WHAT YOU WILL DO
1. Answer these questions from the El Mirador Terra Nova coffee page, one line each:
(a) On which days are the coffees roasted?
(b) Who made the roast profile?
(c) In what year did Jairo buy the farm El Mirador?
2. For each statement, decide whether the El Mirador Terra Nova coffee page supports it. Give yes or no and quote the deciding words.
(a) The coffee can be shipped ground.
(b) The harvest season provides work for more than 20 people.
(c) Andres handles the post-harvest processing of the coffee.
3. Extend the El Mirador Terra Nova coffee page, starting after its final sentence.

El Mirador Terra Nova (Colombia)
QUALITY SCORE: 87.75
Lemongrass / Sugar Cane / Prune / Marzipan
Suggested for espresso and filter
when we roast
We freshly roast to order all coffees on Monday, Wednesday and Friday (excluding national holidays), and ship the same day! Cut-off time is 11:59pm (UTC+1) of the day before the roast day. *We only ship whole beans*
- Quality Score
- Andres Torres
- 1670 mt
- Classic washed
- Arabica cultivar
- Picked in
- July 2020
- Arrived in
- February 2021
- Shipped in
- GrainPro bags
- Roast profile by
- Rubens Gardelli
- Roasted on
- Customised roaster
THE STORY BEHIND
Jairo and Andres Torres are father and son. Jairo bought the farm El Mirador in 2004, and his son Andres joined, starting his own special project plot called Terra Nova. The whole family is involved in the management of the finca. Andres' wife cooks for the workers whilst his brothers execute the maintenance on the farm. His father focusses on post-harvest processing, washing and drying the coffee. In the off-season there are four employees helping the family out on the farm, but during the harvest season there is work for more than 20 people.

RECORD SET
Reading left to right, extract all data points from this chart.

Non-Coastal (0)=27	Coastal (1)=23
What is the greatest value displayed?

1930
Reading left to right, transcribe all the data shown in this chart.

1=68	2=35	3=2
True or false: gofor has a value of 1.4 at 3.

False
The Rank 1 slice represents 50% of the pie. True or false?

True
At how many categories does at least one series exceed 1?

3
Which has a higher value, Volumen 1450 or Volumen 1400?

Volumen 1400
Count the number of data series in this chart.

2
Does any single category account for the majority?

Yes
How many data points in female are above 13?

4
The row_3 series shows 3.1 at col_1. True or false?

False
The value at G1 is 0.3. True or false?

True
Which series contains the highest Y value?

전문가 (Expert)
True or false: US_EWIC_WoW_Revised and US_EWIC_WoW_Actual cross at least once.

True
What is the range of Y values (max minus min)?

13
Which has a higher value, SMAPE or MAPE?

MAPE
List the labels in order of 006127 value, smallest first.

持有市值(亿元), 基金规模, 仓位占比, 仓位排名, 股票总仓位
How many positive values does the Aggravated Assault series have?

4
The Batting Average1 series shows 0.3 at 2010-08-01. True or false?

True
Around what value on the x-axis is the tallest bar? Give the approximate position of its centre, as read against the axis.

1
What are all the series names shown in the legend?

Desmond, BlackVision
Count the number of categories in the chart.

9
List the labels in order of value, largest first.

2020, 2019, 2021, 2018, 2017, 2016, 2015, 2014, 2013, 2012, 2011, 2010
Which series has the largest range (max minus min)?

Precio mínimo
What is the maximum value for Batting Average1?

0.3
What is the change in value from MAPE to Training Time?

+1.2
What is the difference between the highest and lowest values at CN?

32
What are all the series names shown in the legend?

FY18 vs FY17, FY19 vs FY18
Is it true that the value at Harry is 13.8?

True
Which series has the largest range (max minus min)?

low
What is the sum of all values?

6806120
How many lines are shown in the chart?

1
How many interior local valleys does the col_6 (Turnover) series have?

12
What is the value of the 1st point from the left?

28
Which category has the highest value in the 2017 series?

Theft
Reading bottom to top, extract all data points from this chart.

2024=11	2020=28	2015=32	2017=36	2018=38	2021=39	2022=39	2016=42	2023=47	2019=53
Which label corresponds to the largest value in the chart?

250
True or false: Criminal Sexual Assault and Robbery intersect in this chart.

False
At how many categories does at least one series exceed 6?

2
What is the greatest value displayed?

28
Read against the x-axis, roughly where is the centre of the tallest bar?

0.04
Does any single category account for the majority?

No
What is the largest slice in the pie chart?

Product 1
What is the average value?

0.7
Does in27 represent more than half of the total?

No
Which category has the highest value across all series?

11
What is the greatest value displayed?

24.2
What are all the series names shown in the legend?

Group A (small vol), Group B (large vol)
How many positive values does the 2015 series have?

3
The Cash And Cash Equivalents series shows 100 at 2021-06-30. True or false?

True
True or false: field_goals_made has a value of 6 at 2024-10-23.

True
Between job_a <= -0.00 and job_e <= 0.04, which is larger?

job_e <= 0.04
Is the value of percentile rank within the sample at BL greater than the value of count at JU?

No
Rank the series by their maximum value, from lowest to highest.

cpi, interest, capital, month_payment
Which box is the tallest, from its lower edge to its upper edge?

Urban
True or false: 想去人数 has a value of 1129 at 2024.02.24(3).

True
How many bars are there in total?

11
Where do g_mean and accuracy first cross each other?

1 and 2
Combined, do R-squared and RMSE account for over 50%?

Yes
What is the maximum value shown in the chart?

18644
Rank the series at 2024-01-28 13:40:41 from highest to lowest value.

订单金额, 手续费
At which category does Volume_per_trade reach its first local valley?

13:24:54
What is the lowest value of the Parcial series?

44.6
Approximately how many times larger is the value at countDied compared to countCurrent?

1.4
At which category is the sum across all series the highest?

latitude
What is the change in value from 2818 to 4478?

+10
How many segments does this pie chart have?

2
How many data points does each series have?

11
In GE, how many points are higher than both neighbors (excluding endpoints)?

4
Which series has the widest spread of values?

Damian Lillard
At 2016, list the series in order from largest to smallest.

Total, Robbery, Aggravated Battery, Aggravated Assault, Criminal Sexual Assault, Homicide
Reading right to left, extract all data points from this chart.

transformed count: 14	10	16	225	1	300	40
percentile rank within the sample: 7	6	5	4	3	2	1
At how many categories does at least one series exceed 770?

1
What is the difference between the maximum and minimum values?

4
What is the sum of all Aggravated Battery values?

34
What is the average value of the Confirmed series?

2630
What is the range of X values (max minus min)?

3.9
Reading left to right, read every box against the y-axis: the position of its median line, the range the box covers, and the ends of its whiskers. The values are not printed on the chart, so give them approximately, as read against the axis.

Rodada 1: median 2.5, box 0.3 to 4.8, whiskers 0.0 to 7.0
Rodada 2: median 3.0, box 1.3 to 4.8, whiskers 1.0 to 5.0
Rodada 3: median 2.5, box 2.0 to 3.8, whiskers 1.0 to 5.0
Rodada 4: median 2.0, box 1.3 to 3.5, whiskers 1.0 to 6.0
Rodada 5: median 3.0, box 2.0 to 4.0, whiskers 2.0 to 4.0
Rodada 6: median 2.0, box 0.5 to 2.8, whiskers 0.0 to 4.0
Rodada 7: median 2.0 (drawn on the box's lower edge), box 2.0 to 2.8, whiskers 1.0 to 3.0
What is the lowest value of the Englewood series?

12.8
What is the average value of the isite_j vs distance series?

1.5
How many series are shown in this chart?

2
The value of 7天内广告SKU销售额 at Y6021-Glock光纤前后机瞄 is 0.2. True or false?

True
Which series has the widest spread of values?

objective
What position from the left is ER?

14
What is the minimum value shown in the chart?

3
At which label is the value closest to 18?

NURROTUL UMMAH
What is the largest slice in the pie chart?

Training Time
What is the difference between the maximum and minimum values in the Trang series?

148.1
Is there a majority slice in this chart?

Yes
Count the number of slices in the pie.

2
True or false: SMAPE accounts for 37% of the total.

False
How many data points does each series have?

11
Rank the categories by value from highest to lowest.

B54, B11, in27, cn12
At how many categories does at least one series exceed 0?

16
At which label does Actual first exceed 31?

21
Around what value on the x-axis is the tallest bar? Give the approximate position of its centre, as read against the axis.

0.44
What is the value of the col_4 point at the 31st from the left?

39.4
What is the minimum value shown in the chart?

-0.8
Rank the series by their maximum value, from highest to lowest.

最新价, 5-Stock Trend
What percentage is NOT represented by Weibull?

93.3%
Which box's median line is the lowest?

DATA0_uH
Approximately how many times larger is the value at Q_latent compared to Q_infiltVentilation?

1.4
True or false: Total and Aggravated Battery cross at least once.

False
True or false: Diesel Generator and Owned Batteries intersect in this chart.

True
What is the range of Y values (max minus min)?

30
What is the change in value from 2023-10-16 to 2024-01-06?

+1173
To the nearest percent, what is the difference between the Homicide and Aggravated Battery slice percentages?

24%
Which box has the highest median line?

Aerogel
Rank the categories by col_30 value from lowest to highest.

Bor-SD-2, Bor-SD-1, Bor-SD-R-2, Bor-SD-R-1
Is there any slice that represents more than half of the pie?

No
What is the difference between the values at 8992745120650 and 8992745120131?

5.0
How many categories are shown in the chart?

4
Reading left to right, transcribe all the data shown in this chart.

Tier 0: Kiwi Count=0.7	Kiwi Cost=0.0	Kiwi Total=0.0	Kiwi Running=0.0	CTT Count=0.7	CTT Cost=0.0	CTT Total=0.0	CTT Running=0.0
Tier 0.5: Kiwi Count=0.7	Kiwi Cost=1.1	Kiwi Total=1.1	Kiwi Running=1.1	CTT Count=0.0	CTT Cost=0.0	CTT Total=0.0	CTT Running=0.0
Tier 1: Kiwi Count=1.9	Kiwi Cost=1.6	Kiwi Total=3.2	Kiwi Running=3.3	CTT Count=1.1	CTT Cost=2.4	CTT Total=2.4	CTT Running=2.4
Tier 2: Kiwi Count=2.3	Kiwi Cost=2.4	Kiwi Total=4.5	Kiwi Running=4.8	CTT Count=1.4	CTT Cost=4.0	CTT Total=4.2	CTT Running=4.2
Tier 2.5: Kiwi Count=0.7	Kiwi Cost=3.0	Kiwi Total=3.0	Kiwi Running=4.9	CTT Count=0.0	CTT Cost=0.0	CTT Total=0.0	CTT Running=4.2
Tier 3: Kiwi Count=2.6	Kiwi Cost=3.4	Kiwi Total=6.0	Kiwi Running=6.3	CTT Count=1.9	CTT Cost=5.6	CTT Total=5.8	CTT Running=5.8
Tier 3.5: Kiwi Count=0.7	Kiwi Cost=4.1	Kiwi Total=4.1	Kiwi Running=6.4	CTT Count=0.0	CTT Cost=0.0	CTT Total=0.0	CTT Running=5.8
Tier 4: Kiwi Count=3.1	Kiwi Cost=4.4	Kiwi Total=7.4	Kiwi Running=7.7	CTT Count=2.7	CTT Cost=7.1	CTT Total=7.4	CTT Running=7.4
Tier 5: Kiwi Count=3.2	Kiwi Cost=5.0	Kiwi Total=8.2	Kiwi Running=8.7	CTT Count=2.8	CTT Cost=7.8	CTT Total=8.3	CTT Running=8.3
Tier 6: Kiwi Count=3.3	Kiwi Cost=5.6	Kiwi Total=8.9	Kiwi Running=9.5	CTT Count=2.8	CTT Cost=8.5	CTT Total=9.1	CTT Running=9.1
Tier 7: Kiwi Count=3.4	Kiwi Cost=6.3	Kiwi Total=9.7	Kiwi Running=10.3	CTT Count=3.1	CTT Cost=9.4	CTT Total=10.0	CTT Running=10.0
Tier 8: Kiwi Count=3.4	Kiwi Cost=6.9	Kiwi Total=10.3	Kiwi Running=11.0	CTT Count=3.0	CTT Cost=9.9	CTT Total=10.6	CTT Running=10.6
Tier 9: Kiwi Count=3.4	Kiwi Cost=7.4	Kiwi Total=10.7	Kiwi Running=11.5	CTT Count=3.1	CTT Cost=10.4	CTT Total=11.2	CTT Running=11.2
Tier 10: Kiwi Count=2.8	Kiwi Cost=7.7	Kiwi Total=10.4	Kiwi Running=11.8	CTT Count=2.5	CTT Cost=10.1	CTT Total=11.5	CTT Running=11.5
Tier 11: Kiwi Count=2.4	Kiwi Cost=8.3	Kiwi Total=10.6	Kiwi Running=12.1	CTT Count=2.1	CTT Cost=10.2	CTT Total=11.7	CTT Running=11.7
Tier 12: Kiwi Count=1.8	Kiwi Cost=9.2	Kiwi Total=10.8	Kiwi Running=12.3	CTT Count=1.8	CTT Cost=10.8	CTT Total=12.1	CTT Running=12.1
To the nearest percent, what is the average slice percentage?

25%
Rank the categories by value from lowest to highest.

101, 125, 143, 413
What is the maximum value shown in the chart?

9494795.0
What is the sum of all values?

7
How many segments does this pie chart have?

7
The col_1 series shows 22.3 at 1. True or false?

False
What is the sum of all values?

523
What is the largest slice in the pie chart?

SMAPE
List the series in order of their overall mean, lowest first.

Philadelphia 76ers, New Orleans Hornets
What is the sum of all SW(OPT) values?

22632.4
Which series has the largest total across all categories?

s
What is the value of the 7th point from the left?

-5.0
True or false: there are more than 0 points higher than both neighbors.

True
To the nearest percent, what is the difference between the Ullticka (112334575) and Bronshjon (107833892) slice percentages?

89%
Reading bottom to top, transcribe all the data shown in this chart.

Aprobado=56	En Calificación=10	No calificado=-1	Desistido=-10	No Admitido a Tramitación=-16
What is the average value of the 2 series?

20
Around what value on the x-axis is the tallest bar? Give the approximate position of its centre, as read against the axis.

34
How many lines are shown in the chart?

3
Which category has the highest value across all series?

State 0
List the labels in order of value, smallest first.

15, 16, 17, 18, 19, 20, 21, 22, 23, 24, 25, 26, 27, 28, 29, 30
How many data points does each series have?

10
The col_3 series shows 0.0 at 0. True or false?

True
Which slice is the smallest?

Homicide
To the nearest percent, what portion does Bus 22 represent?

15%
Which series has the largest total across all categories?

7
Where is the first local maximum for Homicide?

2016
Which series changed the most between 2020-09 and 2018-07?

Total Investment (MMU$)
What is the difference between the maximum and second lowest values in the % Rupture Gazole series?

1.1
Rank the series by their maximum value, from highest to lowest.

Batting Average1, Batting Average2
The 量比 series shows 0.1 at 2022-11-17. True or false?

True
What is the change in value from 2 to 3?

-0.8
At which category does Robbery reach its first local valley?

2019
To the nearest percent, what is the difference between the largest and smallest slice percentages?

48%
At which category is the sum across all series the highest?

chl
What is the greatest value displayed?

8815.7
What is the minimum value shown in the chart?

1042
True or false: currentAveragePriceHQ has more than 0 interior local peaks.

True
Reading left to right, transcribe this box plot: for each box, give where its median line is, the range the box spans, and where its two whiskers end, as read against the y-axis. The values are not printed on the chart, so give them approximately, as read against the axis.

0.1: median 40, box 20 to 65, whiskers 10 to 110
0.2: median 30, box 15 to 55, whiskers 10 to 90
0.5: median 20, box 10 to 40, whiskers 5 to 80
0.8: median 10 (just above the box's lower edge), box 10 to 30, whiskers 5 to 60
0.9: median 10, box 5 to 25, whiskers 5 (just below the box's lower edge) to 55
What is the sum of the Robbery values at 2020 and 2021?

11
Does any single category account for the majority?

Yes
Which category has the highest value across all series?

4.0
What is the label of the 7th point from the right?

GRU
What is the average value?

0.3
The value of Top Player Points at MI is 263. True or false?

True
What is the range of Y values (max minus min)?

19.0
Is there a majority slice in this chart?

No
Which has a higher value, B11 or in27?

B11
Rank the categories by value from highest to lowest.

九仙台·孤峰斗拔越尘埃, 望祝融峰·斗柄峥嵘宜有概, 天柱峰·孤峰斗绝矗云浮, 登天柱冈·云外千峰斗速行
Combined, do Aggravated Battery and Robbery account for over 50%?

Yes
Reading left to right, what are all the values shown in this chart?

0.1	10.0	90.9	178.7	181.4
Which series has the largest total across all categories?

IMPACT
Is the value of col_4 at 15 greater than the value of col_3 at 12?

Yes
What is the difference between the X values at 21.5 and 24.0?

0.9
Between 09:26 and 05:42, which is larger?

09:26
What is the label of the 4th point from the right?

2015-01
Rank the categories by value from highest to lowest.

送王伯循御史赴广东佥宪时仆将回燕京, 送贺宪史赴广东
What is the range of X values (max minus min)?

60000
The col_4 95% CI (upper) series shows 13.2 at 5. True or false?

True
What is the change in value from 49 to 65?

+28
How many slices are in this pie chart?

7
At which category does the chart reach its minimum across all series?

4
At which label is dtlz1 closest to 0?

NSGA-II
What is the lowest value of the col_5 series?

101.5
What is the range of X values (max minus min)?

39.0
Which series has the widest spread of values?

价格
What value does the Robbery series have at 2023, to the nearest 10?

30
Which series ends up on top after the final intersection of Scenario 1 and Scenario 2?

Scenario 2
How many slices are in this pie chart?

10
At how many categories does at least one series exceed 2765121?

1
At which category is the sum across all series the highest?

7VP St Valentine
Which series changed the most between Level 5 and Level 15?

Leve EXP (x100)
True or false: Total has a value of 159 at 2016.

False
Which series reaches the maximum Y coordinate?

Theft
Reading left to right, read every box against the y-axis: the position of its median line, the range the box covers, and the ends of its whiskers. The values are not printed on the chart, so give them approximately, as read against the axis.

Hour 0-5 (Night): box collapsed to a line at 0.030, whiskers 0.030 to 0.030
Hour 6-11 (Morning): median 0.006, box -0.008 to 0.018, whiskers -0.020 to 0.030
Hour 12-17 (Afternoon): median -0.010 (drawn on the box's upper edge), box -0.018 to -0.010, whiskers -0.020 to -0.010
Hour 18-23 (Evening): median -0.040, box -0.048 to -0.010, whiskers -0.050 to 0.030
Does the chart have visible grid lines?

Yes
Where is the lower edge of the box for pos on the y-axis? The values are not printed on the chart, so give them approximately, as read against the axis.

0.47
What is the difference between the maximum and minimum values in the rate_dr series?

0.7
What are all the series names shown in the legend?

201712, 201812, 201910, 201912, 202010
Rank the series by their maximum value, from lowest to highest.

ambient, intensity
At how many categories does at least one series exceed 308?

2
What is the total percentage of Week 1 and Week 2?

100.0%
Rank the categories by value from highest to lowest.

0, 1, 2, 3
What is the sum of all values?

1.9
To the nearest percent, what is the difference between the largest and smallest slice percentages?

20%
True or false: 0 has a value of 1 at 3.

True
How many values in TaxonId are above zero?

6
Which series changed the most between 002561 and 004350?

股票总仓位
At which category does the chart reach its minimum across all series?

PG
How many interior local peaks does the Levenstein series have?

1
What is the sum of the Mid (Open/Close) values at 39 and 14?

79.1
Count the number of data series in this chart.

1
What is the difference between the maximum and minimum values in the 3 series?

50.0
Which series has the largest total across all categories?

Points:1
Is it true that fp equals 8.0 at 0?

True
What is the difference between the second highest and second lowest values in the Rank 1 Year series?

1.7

TASK-BY-TASK ANSWERS
1.
(a) Monday, Wednesday and Friday, excluding national holidays
(b) Rubens Gardelli
(c) 2004

2.
(a) No: "*We only ship whole beans*"
(b) Yes: "during the harvest season there is work for more than 20 people"
(c) No: "His father focusses on post-harvest processing, washing and drying the coffee."

3.
The Torres' rely on the farm for their livelihoods: they work hard to produce coffee of the best quality, as the sales have a direct impact on their life quality. They seek to introduce varies sustainable practices into the production. For example, the coffee cherries are treated in pits before decomposing them. The decomposed and dried cherry biomass is used to fertilise the crops.
Caturra coffee varietal was developed by the Alcides Carvalho Coffee Center of the IAC, Instituto Agronomico of the Sao Paulo State in Brazil.
In 1937, IAC received seed samples of genetic material originating from the area on the border of the states of Minas Gerais and Espírito Santo. The samples came from Red Caturra and Yellow Caturra cultivars. These two cultivars originated by natural mutation of Bourbon Red, originally a tall coffee shrub, found in the Serra do Caparaó, which is now a mountainous National Park to the north east of the city of Rio de Janeiro.
This is the first naturally occurring coffee mutation found, with small size and high yield capacity. Red and Yellow Caturra are characterised by the cherries sitting close to each other on the coffee shrub. These varietals have excellent cup quality, because they are genetically very close to the Bourbon varietal.
THE FERMENTATION PROCESS
Washed coffees showcase solely the bean. They let you taste you what’s on the inside, not the outside. Washed coffees depend almost 100% on the bean having absorbed enough natural sugars and nutrients during its growing cycle. This means the varietal, soil, weather, ripeness, fermentation, washing, and drying are absolutely key.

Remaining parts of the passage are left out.